--- BEGIN Quoted passage ---

[XeTeX] Where to start

Jonathan Kew jonathan_kew at sil.org
Fri Feb 8 13:44:10 CET 2008


On 8 Feb 2008, at 11:50 am, Benjamin Koppe wrote:

> Hello everyone,
> I was told to switch to XeLaTeX, as this would be the new emerging
> star in typesetting. I study theology and therefor have to set Text in
> Greek, Hebrew (both the ancient version) and German (which is my
> mother tungue and works fine so far ;) ). So I looked throu the
> internet, but I find no place to start, like a rookie introduction.
>
> It seems to be similar to LaTeX, but in the examples I found so far
> there are several commands I do not know and I'm nt always sure which
> command does what etc...
>
> Where do all you guys have your knowlegde from? Do you read the source
> code?
>
> I have a Macbook with MacTex and TeXShop, I loaded them this week so I
> guess I have the most recent version...
> Is there anywhere in the MacTeX tree some docmentation I did not yet
> find? I mst confess, the whoe TeX trees were up to now very strange to
> me and though I was ever told there is documentation within it, I
> never found it... (nor did I seek to much, as for LaTeX there was
> enough good info in the internet...).

For the most part, it's like LaTeX. (All the same document structure/ 
markup/layout stuff.)

--- END Quoted passage ---

Task list:
1/ Please copy the stretch of the XeTeX mailing list post from "[XeTeX] Where to" through "a rookie introduction.".
2/ According to the XeTeX mailing list post, which languages does Benjamin Koppe need to set text in?
The entries have no connection to the XeTeX mailing list post.

--- BEGIN Data rows ---

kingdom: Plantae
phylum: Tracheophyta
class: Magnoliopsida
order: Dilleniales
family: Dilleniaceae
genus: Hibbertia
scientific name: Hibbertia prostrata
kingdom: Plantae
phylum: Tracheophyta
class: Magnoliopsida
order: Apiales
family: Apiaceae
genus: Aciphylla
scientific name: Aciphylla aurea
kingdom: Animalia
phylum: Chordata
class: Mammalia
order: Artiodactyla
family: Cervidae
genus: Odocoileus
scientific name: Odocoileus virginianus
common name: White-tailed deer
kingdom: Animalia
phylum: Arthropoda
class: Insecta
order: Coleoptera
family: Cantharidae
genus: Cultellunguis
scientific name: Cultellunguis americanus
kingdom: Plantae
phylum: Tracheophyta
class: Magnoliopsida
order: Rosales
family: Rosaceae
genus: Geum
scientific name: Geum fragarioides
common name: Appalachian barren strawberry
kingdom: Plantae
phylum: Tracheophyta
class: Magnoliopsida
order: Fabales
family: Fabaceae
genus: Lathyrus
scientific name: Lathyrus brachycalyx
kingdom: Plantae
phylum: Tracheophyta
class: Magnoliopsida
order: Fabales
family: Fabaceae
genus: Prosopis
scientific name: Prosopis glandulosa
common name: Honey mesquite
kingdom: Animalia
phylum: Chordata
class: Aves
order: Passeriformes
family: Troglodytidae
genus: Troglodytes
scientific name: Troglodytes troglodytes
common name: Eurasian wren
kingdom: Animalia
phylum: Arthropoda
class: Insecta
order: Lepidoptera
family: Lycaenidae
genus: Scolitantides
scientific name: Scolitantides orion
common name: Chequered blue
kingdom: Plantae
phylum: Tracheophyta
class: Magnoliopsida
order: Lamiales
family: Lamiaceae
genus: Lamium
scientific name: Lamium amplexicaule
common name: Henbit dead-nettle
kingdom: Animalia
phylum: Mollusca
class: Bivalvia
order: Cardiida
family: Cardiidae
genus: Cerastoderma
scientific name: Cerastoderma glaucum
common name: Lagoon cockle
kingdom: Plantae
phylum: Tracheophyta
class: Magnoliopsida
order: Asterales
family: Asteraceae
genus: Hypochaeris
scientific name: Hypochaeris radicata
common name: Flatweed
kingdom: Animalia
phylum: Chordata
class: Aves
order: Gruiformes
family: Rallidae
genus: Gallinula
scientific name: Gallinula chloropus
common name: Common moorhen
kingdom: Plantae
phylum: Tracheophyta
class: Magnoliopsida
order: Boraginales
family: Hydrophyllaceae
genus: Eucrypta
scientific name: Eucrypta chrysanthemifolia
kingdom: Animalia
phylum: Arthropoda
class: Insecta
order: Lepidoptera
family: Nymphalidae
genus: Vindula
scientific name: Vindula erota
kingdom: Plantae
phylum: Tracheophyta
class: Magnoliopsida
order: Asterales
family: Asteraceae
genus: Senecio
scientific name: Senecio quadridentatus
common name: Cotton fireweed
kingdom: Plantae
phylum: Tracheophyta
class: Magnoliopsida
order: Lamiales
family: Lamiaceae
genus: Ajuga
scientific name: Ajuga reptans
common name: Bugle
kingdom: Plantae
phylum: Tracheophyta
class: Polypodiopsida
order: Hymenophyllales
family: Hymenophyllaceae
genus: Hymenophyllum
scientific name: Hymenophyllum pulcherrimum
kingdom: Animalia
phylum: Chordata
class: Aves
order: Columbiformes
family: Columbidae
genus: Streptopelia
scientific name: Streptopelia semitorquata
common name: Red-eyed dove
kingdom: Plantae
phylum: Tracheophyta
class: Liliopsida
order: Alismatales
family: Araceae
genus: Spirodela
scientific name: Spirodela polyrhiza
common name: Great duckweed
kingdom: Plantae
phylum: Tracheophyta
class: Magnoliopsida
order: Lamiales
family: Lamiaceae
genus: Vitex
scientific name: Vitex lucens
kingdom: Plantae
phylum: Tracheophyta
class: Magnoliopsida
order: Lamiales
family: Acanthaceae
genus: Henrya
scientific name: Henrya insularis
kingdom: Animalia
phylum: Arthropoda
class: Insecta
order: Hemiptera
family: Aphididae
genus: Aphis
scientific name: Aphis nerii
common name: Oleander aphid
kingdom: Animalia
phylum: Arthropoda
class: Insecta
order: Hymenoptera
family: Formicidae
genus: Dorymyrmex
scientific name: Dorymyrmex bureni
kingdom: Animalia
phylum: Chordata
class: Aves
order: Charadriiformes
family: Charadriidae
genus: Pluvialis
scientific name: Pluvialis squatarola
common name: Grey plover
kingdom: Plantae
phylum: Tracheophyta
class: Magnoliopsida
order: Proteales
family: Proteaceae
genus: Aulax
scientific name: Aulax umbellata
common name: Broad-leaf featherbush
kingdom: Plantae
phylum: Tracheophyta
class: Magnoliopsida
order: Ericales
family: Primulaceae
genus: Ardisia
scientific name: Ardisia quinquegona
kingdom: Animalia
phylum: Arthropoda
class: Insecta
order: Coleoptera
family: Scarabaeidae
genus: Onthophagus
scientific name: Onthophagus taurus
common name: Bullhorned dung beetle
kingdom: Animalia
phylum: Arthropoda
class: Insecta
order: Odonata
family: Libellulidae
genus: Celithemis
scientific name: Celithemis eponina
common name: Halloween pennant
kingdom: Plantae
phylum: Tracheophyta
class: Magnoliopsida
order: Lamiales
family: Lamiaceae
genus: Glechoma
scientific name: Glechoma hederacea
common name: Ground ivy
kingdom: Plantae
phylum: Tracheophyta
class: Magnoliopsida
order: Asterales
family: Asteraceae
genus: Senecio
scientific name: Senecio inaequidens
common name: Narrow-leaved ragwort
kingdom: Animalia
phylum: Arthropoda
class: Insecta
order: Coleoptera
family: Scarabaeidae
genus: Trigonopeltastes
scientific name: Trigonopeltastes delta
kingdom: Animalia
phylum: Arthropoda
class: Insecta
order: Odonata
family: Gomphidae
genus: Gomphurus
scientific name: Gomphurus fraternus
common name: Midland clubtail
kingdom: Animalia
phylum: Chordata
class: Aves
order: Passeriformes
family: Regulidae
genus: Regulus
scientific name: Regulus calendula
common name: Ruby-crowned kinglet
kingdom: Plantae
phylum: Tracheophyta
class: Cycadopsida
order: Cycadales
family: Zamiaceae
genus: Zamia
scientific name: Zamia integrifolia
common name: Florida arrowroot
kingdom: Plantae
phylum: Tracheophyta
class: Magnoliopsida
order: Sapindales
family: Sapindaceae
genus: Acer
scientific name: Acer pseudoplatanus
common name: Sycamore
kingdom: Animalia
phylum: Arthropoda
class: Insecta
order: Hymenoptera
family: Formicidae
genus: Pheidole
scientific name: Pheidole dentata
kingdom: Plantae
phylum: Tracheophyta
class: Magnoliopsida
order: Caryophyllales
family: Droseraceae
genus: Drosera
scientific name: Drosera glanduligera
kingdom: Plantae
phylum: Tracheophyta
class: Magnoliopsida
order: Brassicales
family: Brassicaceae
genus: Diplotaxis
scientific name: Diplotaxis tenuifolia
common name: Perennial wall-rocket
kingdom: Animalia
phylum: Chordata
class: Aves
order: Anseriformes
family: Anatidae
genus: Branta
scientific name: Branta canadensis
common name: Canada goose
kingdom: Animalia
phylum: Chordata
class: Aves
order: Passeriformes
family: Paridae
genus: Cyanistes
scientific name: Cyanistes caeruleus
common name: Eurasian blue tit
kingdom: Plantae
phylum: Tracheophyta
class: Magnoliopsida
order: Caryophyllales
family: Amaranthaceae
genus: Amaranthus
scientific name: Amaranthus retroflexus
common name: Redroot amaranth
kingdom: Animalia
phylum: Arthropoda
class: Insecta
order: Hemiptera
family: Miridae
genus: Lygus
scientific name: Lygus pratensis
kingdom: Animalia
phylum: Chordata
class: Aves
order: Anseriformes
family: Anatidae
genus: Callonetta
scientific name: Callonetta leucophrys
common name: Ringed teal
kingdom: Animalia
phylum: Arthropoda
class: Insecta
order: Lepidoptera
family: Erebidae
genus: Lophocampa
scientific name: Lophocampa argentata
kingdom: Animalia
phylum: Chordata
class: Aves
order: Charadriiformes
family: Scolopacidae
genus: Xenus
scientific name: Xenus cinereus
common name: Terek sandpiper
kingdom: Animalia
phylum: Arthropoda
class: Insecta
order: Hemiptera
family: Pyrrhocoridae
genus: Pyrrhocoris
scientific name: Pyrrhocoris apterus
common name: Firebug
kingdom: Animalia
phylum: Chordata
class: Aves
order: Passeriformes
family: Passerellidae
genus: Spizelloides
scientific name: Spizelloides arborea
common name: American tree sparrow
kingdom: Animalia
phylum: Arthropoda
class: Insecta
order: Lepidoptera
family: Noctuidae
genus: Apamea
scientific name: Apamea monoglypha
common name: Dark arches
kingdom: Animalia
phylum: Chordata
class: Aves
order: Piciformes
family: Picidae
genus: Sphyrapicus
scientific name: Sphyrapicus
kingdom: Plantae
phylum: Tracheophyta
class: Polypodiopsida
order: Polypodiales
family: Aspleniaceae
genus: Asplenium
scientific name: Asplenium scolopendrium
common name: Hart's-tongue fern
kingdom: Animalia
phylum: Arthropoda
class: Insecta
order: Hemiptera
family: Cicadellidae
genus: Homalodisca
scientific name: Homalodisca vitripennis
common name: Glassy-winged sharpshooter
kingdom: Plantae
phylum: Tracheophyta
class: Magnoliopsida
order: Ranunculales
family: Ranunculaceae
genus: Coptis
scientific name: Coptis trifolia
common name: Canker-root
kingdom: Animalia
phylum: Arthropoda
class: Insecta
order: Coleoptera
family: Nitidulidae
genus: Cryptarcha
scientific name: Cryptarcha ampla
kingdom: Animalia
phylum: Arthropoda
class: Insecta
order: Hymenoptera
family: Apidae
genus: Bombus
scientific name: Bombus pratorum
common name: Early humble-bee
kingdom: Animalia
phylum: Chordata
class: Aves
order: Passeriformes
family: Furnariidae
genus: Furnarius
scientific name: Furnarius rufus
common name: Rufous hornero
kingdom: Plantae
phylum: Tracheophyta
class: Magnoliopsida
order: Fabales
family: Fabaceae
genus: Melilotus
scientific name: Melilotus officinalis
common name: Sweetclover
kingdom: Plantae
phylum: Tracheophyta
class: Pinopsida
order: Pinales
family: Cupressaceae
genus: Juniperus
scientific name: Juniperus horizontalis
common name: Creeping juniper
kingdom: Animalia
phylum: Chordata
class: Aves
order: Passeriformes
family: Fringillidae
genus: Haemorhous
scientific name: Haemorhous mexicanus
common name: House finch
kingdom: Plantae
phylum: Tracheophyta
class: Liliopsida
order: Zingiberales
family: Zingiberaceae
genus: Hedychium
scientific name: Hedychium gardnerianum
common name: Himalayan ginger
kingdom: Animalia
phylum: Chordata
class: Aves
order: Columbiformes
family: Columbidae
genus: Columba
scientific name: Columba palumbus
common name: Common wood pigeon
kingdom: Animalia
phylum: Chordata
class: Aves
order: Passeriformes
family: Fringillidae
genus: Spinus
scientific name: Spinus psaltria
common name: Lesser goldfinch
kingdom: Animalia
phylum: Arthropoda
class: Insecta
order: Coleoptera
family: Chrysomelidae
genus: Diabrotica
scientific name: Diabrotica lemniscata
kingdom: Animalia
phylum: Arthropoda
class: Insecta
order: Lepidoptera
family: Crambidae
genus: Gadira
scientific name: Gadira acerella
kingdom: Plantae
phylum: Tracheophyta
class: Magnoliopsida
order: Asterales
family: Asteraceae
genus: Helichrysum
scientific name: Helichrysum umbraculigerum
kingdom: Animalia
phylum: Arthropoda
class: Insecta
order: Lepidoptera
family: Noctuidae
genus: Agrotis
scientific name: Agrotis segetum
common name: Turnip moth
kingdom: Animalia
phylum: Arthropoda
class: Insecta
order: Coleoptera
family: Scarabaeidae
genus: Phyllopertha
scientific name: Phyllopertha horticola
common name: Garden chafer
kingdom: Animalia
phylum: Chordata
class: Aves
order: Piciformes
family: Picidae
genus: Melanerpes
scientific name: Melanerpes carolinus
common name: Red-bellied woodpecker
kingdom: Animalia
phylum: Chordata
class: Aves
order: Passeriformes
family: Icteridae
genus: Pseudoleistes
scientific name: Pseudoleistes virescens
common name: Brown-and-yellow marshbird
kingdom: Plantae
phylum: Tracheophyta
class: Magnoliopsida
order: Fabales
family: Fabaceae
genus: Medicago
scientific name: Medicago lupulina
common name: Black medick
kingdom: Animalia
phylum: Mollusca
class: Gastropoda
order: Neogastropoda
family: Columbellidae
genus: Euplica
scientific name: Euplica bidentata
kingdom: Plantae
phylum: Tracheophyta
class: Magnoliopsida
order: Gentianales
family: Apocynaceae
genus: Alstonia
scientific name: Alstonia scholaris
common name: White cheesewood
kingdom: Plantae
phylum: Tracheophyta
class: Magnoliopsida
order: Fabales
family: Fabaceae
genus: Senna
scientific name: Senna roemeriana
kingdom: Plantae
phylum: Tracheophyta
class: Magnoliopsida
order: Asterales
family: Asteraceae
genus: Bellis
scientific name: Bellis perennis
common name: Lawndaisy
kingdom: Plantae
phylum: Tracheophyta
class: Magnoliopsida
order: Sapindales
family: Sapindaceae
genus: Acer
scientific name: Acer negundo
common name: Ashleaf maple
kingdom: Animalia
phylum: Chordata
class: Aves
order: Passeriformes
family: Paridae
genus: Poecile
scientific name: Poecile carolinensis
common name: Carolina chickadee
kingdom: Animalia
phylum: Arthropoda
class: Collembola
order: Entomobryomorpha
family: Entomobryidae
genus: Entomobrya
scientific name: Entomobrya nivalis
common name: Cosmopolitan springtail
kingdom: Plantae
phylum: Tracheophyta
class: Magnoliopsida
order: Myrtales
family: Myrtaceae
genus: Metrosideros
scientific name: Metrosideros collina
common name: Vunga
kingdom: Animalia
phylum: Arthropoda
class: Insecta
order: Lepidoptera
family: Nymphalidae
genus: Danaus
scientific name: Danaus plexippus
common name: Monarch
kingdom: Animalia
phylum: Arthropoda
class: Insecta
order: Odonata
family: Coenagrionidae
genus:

--- END Data rows ---

Written responses:
1/
[XeTeX] Where to start

Jonathan Kew jonathan_kew at sil.org
Fri Feb 8 13:44:10 CET 2008


On 8 Feb 2008, at 11:50 am, Benjamin Koppe wrote:

> Hello everyone,
> I was told to switch to XeLaTeX, as this would be the new emerging
> star in typesetting. I study theology and therefor have to set Text in
> Greek, Hebrew (both the ancient version) and German (which is my
> mother tungue and works fine so far ;) ). So I looked throu the
> internet, but I find no place to start, like a rookie introduction.

2/ Greek and Hebrew (both the ancient versions), and German.